Exercise objective: Return each of the following lines that contains the word "arched", copying every such line in full. Matching is case-sensitive.

Exercise data:
== Segment start ==
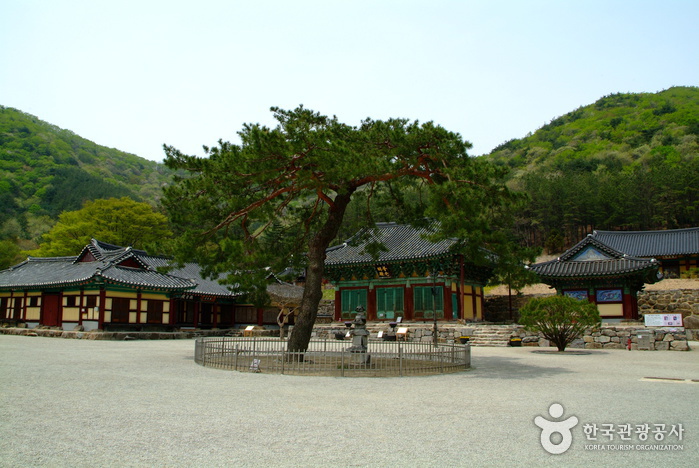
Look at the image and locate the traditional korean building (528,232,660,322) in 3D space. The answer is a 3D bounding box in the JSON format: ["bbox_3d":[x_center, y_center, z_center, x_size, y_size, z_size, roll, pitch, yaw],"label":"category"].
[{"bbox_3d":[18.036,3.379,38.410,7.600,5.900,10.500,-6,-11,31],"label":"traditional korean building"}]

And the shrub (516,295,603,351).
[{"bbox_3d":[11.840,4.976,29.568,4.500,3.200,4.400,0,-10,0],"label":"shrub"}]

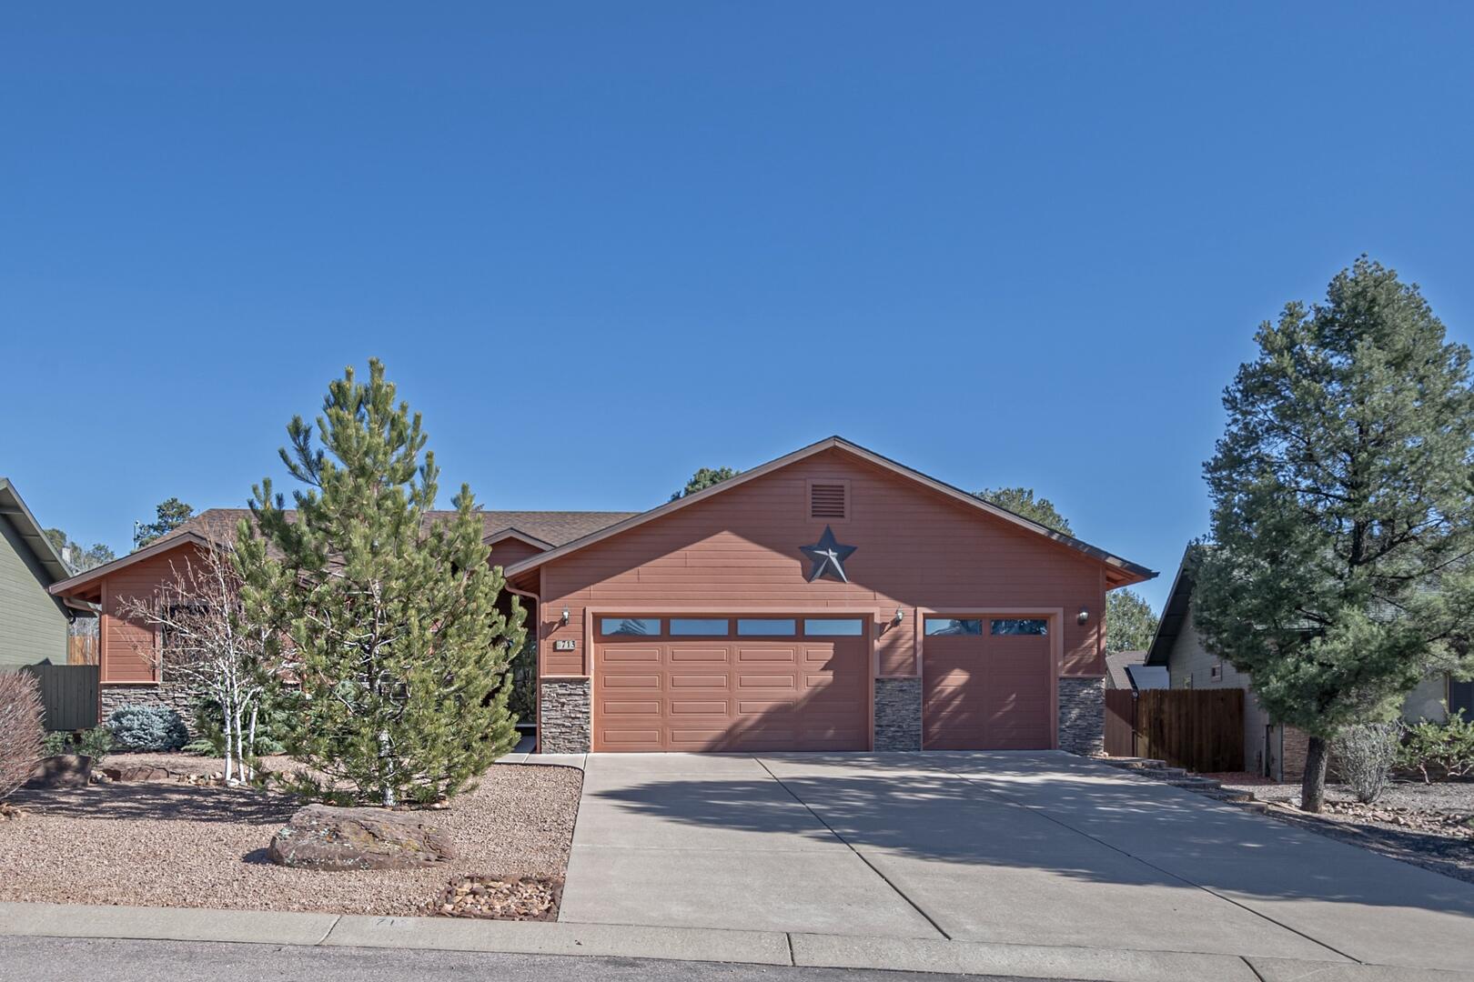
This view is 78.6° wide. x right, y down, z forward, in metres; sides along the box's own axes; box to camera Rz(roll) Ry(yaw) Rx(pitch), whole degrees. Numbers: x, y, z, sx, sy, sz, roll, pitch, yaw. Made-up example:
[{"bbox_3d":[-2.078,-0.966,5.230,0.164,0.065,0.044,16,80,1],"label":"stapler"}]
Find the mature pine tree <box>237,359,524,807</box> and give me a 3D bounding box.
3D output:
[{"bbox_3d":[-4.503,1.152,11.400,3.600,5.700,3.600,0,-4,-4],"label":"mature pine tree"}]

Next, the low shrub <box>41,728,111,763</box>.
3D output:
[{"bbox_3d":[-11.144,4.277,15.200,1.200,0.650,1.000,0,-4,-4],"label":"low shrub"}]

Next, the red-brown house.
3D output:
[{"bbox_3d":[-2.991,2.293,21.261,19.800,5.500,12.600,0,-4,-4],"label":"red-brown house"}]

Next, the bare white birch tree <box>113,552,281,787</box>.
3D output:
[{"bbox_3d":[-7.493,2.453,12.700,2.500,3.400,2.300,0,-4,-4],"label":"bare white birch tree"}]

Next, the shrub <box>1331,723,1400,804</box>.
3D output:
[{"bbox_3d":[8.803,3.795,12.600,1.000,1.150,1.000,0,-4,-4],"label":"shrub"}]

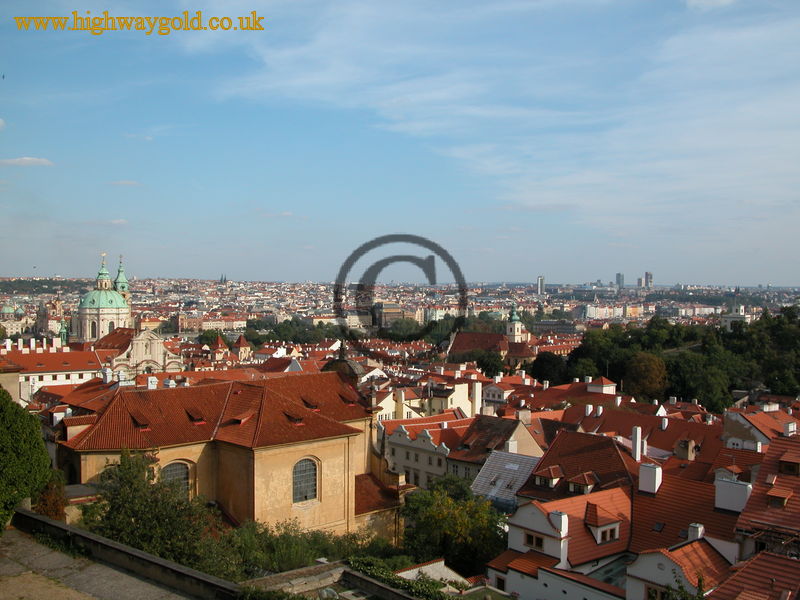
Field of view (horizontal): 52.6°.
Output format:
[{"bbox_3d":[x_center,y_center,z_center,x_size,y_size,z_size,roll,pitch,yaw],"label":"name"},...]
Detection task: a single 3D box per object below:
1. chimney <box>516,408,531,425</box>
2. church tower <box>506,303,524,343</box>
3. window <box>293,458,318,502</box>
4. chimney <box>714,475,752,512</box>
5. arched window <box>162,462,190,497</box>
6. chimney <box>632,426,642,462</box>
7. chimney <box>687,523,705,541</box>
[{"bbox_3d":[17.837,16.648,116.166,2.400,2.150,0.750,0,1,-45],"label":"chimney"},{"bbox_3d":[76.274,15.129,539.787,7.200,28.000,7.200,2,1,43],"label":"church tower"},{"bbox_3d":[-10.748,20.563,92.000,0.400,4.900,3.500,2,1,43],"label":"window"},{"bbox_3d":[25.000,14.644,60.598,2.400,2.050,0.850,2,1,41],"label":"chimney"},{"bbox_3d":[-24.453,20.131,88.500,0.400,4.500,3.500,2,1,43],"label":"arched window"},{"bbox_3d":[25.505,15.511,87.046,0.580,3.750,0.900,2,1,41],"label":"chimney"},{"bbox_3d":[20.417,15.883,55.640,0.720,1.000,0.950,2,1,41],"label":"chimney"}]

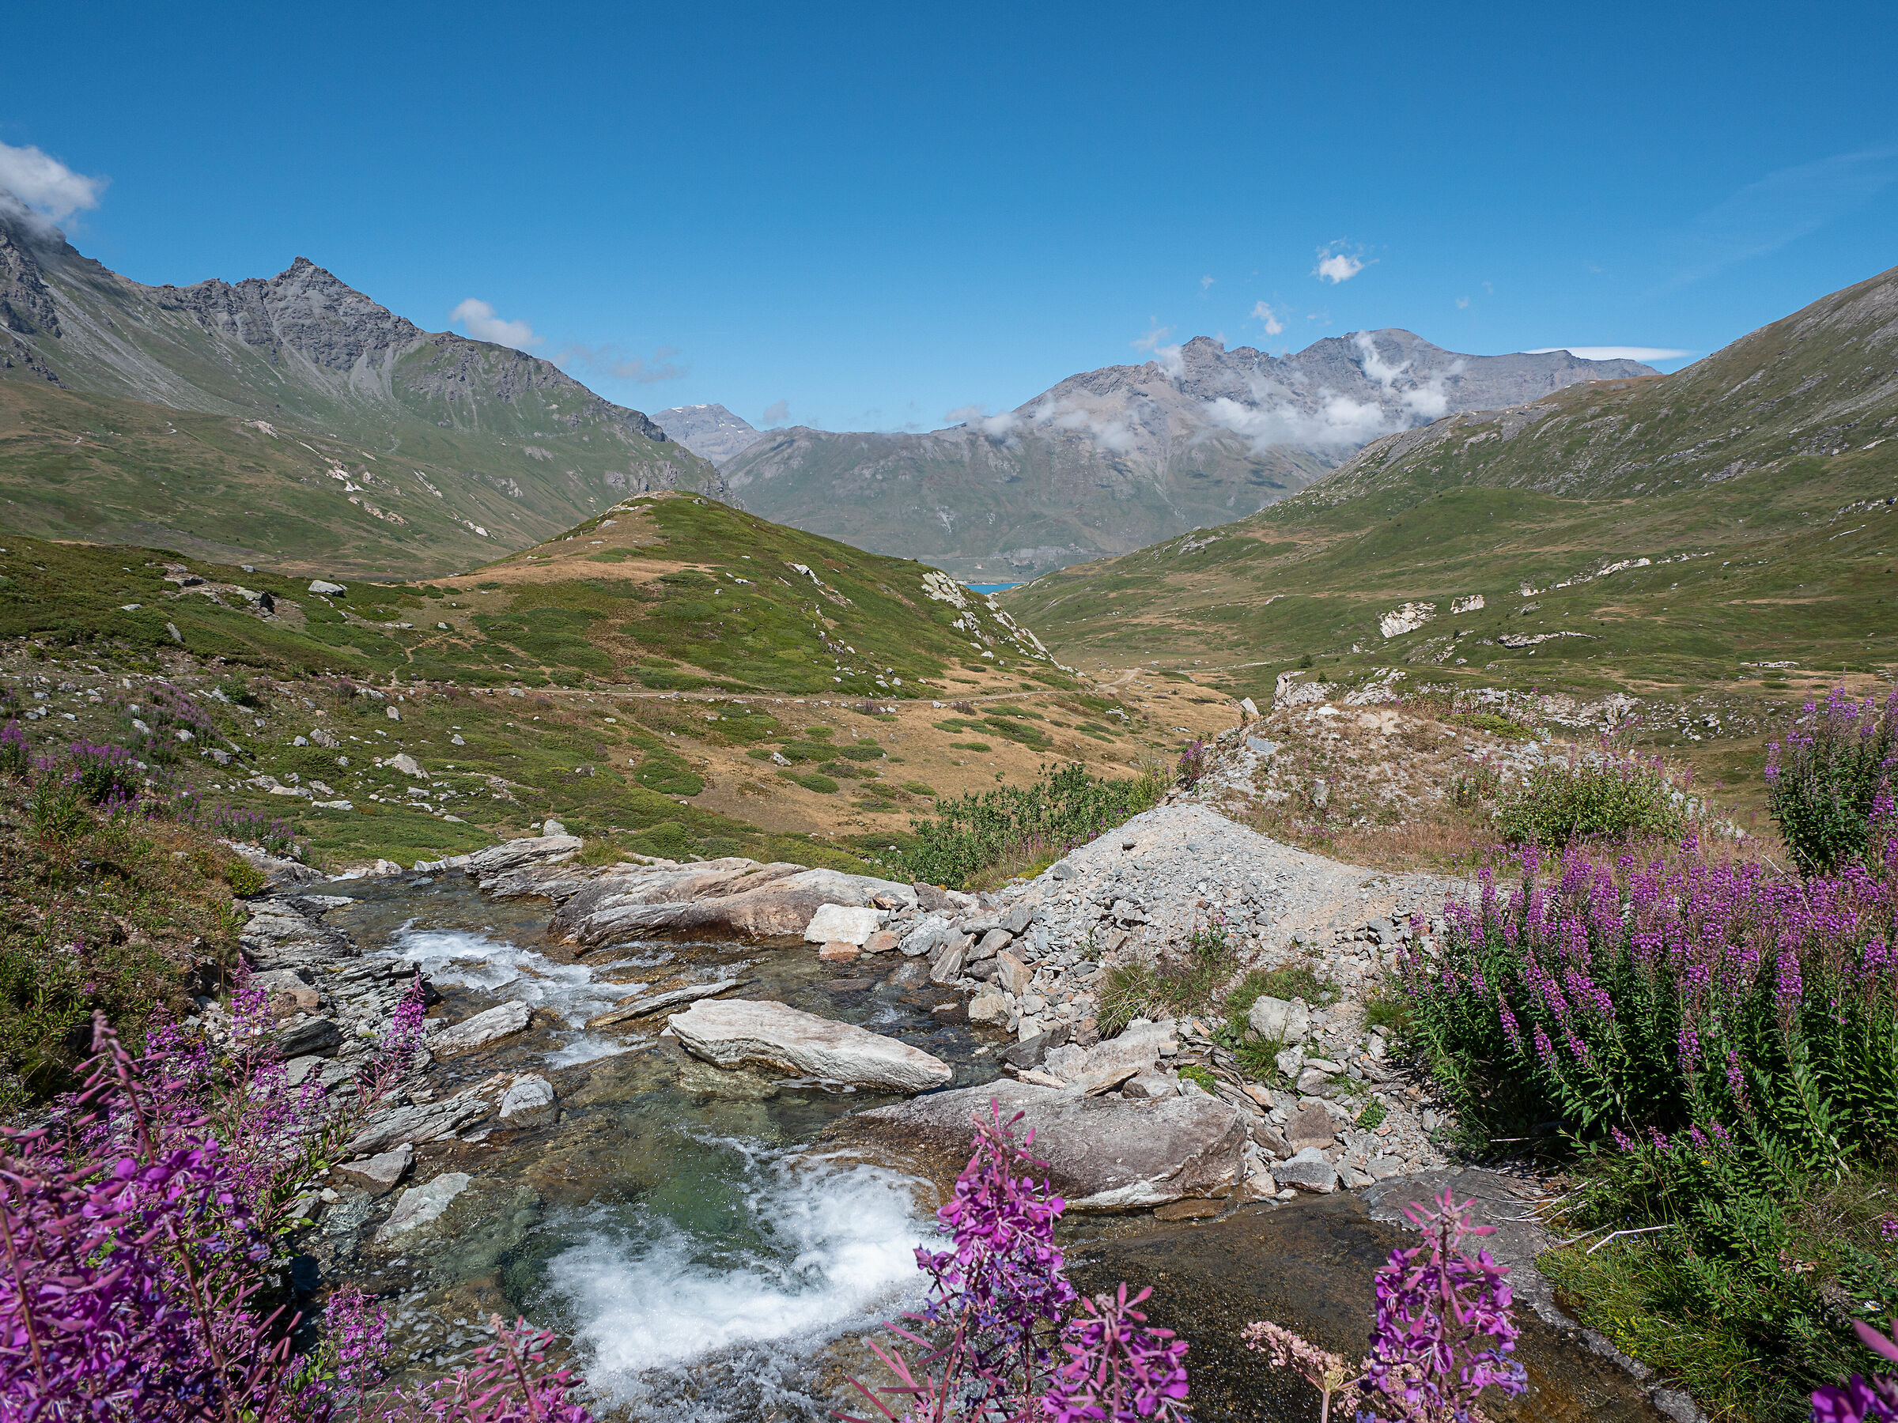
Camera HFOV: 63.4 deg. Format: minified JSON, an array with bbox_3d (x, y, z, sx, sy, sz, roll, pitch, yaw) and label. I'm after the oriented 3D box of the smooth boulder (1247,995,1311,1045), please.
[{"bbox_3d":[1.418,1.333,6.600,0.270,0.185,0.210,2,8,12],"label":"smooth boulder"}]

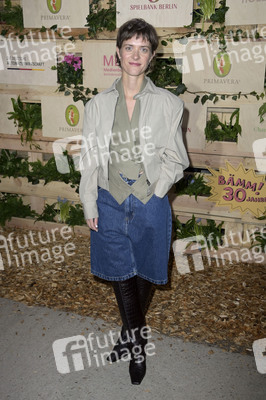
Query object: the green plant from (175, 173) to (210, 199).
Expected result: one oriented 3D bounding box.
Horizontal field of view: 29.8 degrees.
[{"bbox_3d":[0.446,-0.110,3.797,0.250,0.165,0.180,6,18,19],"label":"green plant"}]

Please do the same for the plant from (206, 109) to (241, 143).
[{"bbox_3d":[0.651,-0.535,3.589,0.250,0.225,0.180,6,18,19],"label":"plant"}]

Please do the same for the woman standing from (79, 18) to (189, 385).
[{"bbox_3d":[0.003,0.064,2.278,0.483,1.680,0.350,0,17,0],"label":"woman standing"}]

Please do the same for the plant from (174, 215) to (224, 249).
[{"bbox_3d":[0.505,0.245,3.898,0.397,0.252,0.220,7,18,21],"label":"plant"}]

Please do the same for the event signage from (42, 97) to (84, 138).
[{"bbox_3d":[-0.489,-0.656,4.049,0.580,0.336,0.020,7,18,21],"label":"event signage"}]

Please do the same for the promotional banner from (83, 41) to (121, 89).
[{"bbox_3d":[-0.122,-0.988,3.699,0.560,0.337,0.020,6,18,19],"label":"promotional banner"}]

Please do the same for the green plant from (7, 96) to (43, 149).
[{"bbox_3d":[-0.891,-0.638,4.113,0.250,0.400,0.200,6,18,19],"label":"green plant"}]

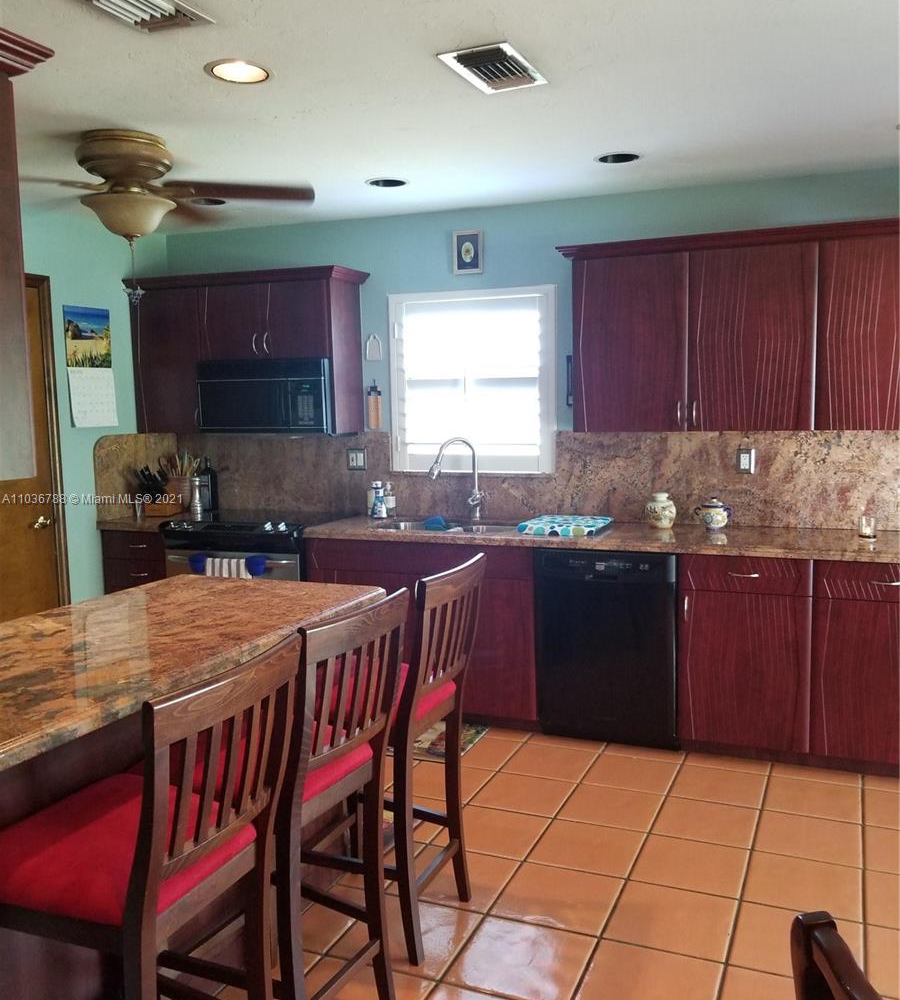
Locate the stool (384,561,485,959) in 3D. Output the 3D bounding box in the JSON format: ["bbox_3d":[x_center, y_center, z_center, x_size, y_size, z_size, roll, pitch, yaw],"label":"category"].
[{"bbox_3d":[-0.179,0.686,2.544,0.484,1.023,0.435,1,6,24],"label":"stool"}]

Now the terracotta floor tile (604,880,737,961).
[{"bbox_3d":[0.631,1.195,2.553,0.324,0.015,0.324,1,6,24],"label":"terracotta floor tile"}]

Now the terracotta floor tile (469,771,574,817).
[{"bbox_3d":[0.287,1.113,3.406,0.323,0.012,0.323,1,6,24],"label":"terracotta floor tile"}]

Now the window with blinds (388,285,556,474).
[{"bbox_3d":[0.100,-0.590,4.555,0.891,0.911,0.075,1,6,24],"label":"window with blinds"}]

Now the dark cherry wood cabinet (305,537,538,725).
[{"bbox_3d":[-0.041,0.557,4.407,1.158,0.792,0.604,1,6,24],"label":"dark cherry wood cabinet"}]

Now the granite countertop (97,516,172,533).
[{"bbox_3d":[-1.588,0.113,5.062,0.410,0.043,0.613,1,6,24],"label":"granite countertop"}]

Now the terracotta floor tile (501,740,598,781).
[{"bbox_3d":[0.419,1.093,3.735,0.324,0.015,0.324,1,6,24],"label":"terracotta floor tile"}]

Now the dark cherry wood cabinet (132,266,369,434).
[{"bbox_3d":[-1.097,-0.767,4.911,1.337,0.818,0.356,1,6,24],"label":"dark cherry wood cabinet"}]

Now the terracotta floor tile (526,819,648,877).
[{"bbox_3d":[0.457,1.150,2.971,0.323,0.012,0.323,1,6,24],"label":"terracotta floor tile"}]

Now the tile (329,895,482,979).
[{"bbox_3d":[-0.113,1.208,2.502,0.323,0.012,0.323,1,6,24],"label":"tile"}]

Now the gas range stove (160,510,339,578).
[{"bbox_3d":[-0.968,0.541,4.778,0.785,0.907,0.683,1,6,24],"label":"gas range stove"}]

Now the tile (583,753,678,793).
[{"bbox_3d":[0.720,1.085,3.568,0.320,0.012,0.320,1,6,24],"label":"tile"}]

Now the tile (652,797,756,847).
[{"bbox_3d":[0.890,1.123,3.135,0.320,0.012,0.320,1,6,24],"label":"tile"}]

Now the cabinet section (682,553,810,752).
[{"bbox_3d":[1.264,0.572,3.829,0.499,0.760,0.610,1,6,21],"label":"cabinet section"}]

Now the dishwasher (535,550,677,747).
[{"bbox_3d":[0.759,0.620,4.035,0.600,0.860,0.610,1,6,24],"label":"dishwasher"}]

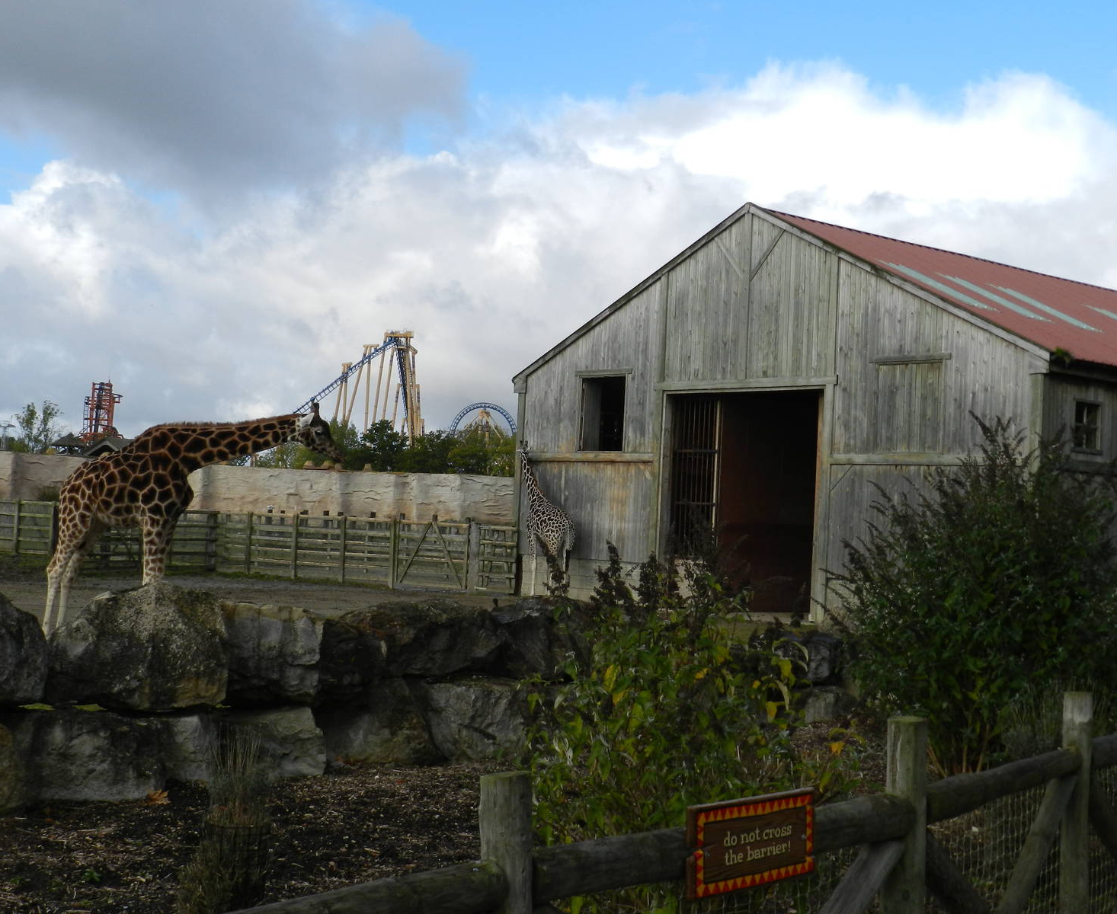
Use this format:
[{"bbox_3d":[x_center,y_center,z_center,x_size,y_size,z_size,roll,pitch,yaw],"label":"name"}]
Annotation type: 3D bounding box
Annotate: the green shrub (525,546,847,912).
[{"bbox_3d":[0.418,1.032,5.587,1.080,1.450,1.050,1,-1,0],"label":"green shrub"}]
== Segment end ==
Response to the exercise:
5. arched window <box>162,462,190,497</box>
[{"bbox_3d":[17.837,16.648,116.166,2.400,2.150,0.750,0,1,-45],"label":"chimney"},{"bbox_3d":[76.274,15.129,539.787,7.200,28.000,7.200,2,1,43],"label":"church tower"},{"bbox_3d":[-10.748,20.563,92.000,0.400,4.900,3.500,2,1,43],"label":"window"},{"bbox_3d":[25.000,14.644,60.598,2.400,2.050,0.850,2,1,41],"label":"chimney"},{"bbox_3d":[-24.453,20.131,88.500,0.400,4.500,3.500,2,1,43],"label":"arched window"},{"bbox_3d":[25.505,15.511,87.046,0.580,3.750,0.900,2,1,41],"label":"chimney"},{"bbox_3d":[20.417,15.883,55.640,0.720,1.000,0.950,2,1,41],"label":"chimney"}]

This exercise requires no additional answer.